Avant de mettre ce billet noir sur blanc à l’écran de mon ordinateur j’ai fait une petite recherche bibliographique et je n’ai pas trouvé d’informations cohérentes sur les deux paramètres que je viens de mentionner. Apparemment aucun sexologue digne de ce nom ne s’est penché sur ces faits précis. Ou bien ma copine a un comportement particulier et qui lui est propre ou alors je suis en plein délire, mais je pense néanmoins avoir cerné ce problème de l’intensité de l’orgasme ressenti par une approche relativement simple. Pour être bref, je dirai qu’un petit orgasme rapidement atteint et superficiel provoque un assoupissement d’une demi-heure environ, alors qu’un orgasme ressenti intensément – selon les dires de ma partenaire – peut provoquer un sommeil profond, une sorte de narcose, de près de 90 minutes. Quant au laps de temps entre la fin de l’orgasme et l’installation de cet état d’inconscience, enviable pour des personnes qui souffrent d’insomnie ou ont des difficultés à trouver le sommeil, il est inversement proportionnel à l’intensité de l’orgasme. Plus l’orgasme est intense plus l’état d’inconscience profonde – une sorte de sédation – est rapidement atteint, parfois en moins de deux minutes.
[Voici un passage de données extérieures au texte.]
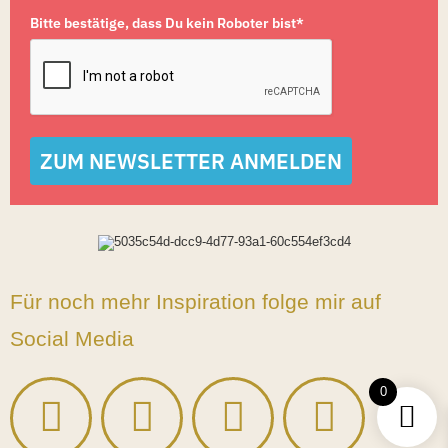
Bitte bestätige, dass Du kein Roboter bist*
ZUM NEWSLETTER ANMELDEN
Für noch mehr Inspiration folge mir auf
Social Media
0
J’ai corroboré mes observations par un bref interrogatoire de ma dulcinée. Elle classe ses orgasmes en trois catégories, petit (pequeño), moyen (bueno) et intense (muy grande) et ce classement confirme pleinement mes observations. Enfin lorsqu’elle ressent deux orgasmes successifs, ce qui lui arrive parfois quand je suis en pleine forme, elle plonge subitement dans un sommeil profond, une sorte d’état comateux durant lequel je peux lui caresser tout le corps sans qu’elle ne bouge le petit doigt.
C’est précisément ce qu’ont observé les physiologistes avec ces rats à qui on injectait des analogues des endorphines directement dans le cerveau, un état léthargique durable ressemblant à celui des opiomanes qui viennent de fumer leur boulette dans une fumerie des îles des Mers du Sud comme il en existait toujours il y a une vingtaine d’années. Certains rats presque en fin de vie furent sacrifiés après que l’expérimentateur leur eut broyé la queue d’un coup de marteau sans qu’ils aient réagi à la douleur alors que leur cerveau était sous l’effet de ces petits peptides particuliers. En conclusion je suis convaincu que le comportement de ma partenaire n’a rien d’exceptionnel et que beaucoup de mes lectrices se reconnaitront secrètement avec un léger sourire aux lèvres en lisant ce billet …
Illustration : « La Folie » de Wladyslaw Podkowinski (1894) censée illustrer un orgasme féminin.